Sultan Adam Khan was the chief of the Gakhar clan who succeeded his brother Sarang Khan after the latter's death in 1541. Like Sarang Khan, he continued the clan's resistance to the Sur dynasty and later aided the Mughals under Humayun in 1553 to help retake their throne.

== Background ==
The Gakhars were an influential tribe along the Salt Range in northern Punjab. Since the time of Babur, they had been allied with the Mughals. Adam Khan, accompanied by a Gakhar force, attended the Mughal emperor Babur in Delhi, who confirmed the clan in its position. After Humayun was defeated by Sher Shah Suri, the Gakhar chief Sarang Khan refused to recognise the change in power. Sher Shah responded by invading northern Punjab, killing Sarang Khan and his sons, and ordering the construction of Rohtas Fort to suppress the tribe.

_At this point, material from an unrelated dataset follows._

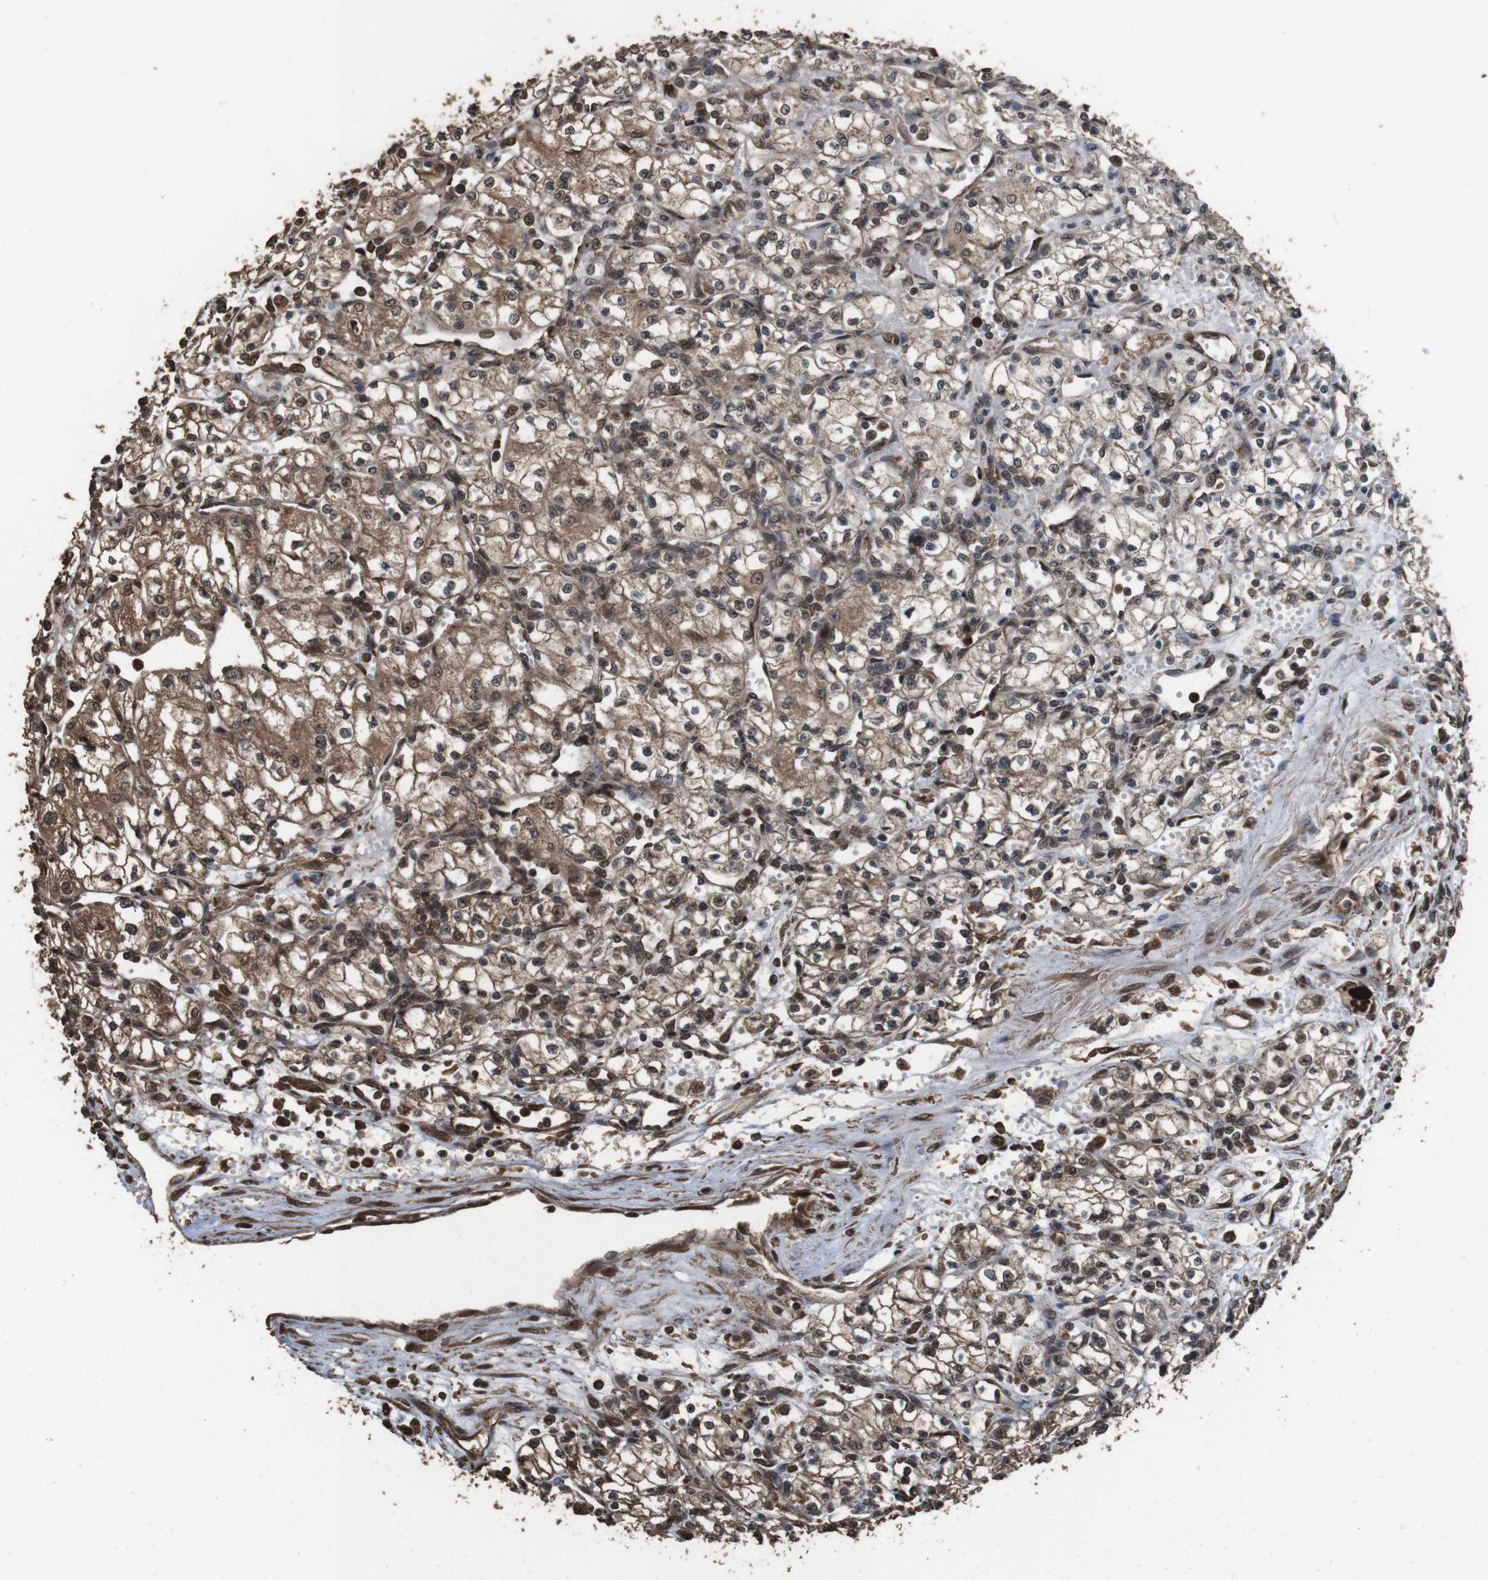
{"staining": {"intensity": "moderate", "quantity": ">75%", "location": "cytoplasmic/membranous"}, "tissue": "renal cancer", "cell_type": "Tumor cells", "image_type": "cancer", "snomed": [{"axis": "morphology", "description": "Normal tissue, NOS"}, {"axis": "morphology", "description": "Adenocarcinoma, NOS"}, {"axis": "topography", "description": "Kidney"}], "caption": "Adenocarcinoma (renal) tissue displays moderate cytoplasmic/membranous expression in approximately >75% of tumor cells, visualized by immunohistochemistry. The protein is stained brown, and the nuclei are stained in blue (DAB (3,3'-diaminobenzidine) IHC with brightfield microscopy, high magnification).", "gene": "RRAS2", "patient": {"sex": "male", "age": 59}}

The Surs never fully subjugated the Gakhars, however, and the struggle between the two continued during the reign of Islam Shah as well.

== Tenure ==
In September 1553, Adam Khan captured Mirza Kamran as he attempted to flee, and surrendered him to Humayun, for which he was rewarded. During the reign of Akbar, an imperial order divided the territories in Adam Khan's possession, assigning a share to Kamal Khan, his nephew. Adam Khan resisted the order and was subdued by a royal force; he was captured, and his son fled toward Kashmir but was later taken as well. The territory was subsequently transferred to Kamal Khan. This policy may have been intended to weaken the Gakhars by fostering rivalry between the two claimants. Following his defeat, Adam Khan was put to death by Kamal Khan.